Passage to read ▸
____

The Trust Bank
- Type: Private
- Industry: Financial services
- Founded: 1996
- Headquarters: Accra, Ghana
- Key people: Albert D. Osei (chairman) Larry Yirenkyi-Boafo (managing director)
- Products: Loans, checking, savings, investments, debit cards
- Total assets: US$204.7+ million (2009)
- Number of employees: 411 (2010)
- Website: Homepage

= The Trust Bank =

The Trust Bank Limited, commonly known as The Trust Bank (TTB), is a commercial bank in Ghana. It is one of the 27 commercial banks licensed by the Bank of Ghana, the banking regulator in the country.

==Overview==
TTB is a medium-sized financial services provider in Ghana. As of December 2009, the bank's total assets were valued at approximately US$205 million (GHS:311.75 million), with shareholders' equity of about US$27 million (GHS:40.73 million).

==History==
The bank was founded in 1996 and commenced provision of banking services on 14 October 1996, following the issuance of a banking license by the Bank of Ghana. The Trust Bank is a retail bank that focuses on meeting the banking needs of small and medium-sized enterprises (SMEs).

____

Provided data ▸
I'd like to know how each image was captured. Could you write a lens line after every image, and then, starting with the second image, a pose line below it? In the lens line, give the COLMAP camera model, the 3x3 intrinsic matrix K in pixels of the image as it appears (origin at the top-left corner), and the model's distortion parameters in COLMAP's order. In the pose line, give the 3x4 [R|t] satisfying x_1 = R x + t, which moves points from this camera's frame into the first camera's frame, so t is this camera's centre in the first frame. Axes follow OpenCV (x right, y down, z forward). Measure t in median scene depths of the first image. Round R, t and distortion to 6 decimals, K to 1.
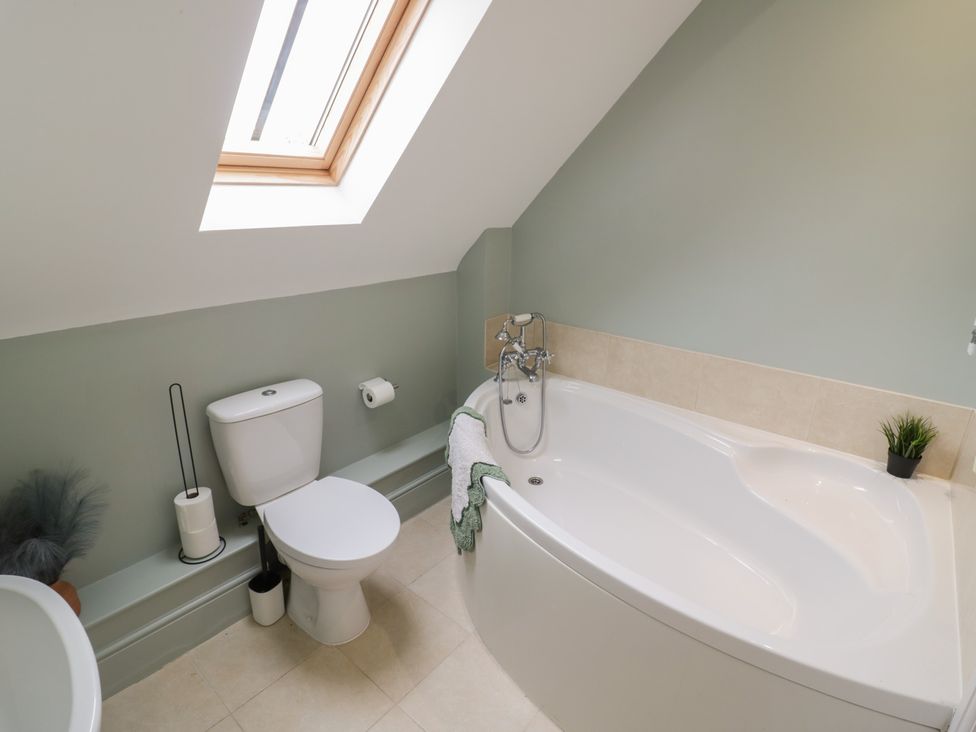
lens RADIAL K [[515.3, 0, 493.4], [0, 515.3, 362.0], [0, 0, 1]] dist [0.000922, -0.008490]
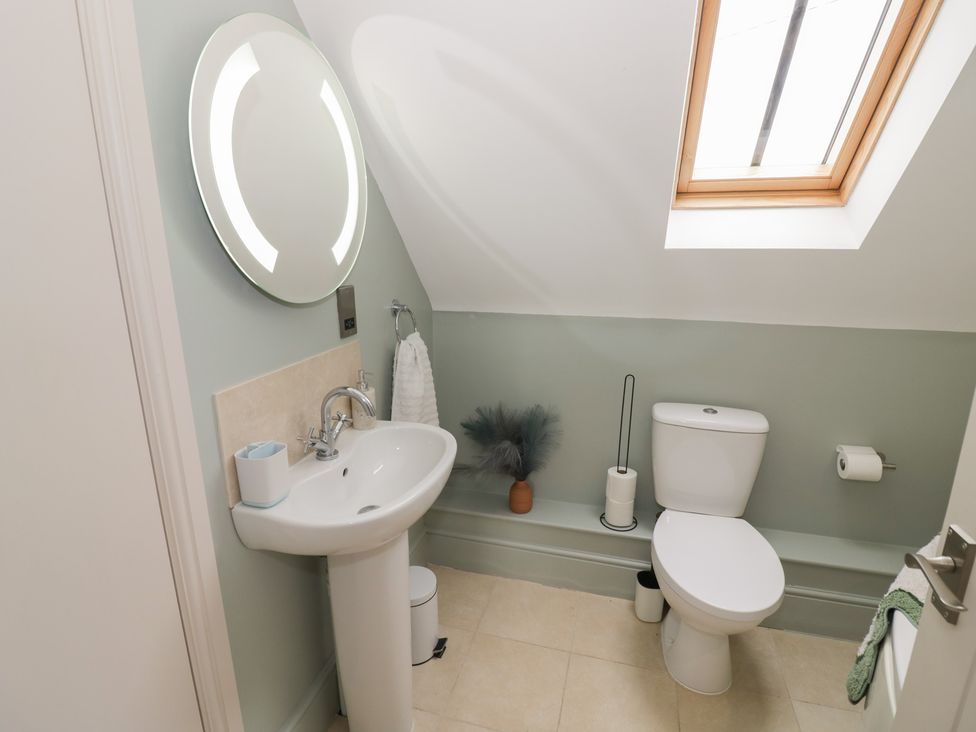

____

What you will do ▸
1. Answer these questions from the text on The Trust Bank, giving each answer on its own line marked with the same letter.
(a) Who is the bank's chairman?
(b) How many commercial banks has the Bank of Ghana licensed?
(c) On what date did the bank begin providing banking services?
2. Summarize the text on The Trust Bank in two sentences.
3. Copy the text on The Trust Bank between "The Trust Bank Limited, commonly" and "medium-sized enterprises (SMEs).", inclusive.

Activity answers ▸
1.
(a) Albert D. Osei
(b) 27
(c) 14 October 1996

2. The Trust Bank (TTB) is a medium-sized commercial bank in Ghana and one of the 27 commercial banks licensed by the Bank of Ghana, with total assets of about US$205 million as of December 2009. Founded in 1996, it began banking services on 14 October 1996 and is a retail bank focused on the banking needs of small and medium-sized enterprises.

3.
The Trust Bank Limited, commonly known as The Trust Bank (TTB), is a commercial bank in Ghana. It is one of the 27 commercial banks licensed by the Bank of Ghana, the banking regulator in the country.

==Overview==
TTB is a medium-sized financial services provider in Ghana. As of December 2009, the bank's total assets were valued at approximately US$205 million (GHS:311.75 million), with shareholders' equity of about US$27 million (GHS:40.73 million).

==History==
The bank was founded in 1996 and commenced provision of banking services on 14 October 1996, following the issuance of a banking license by the Bank of Ghana. The Trust Bank is a retail bank that focuses on meeting the banking needs of small and medium-sized enterprises (SMEs).